▶ **Work instructions**
When the line with "right shoulder: (84, 169)" appears below, start repeating lines exactly, and keep going through the line with "left eye: (153, 76)"; add nothing outside that span.

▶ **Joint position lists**
Segment Open

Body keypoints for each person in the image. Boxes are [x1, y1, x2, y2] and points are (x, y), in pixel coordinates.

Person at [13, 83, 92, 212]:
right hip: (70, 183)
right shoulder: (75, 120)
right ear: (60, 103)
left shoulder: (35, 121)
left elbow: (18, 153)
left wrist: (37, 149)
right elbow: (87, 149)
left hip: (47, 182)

Segment Closed
Segment Open

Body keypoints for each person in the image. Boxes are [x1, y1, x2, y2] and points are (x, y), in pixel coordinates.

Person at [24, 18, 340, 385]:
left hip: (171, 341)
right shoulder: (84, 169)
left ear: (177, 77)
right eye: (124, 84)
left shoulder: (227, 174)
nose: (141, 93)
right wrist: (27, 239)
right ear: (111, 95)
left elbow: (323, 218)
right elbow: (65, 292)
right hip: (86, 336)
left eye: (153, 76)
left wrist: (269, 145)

Segment Closed

▶ **Answer for the task**
right shoulder: (84, 169)
left ear: (177, 77)
right eye: (124, 84)
left shoulder: (227, 174)
nose: (141, 93)
right wrist: (27, 239)
right ear: (111, 95)
left elbow: (323, 218)
right elbow: (65, 292)
right hip: (86, 336)
left eye: (153, 76)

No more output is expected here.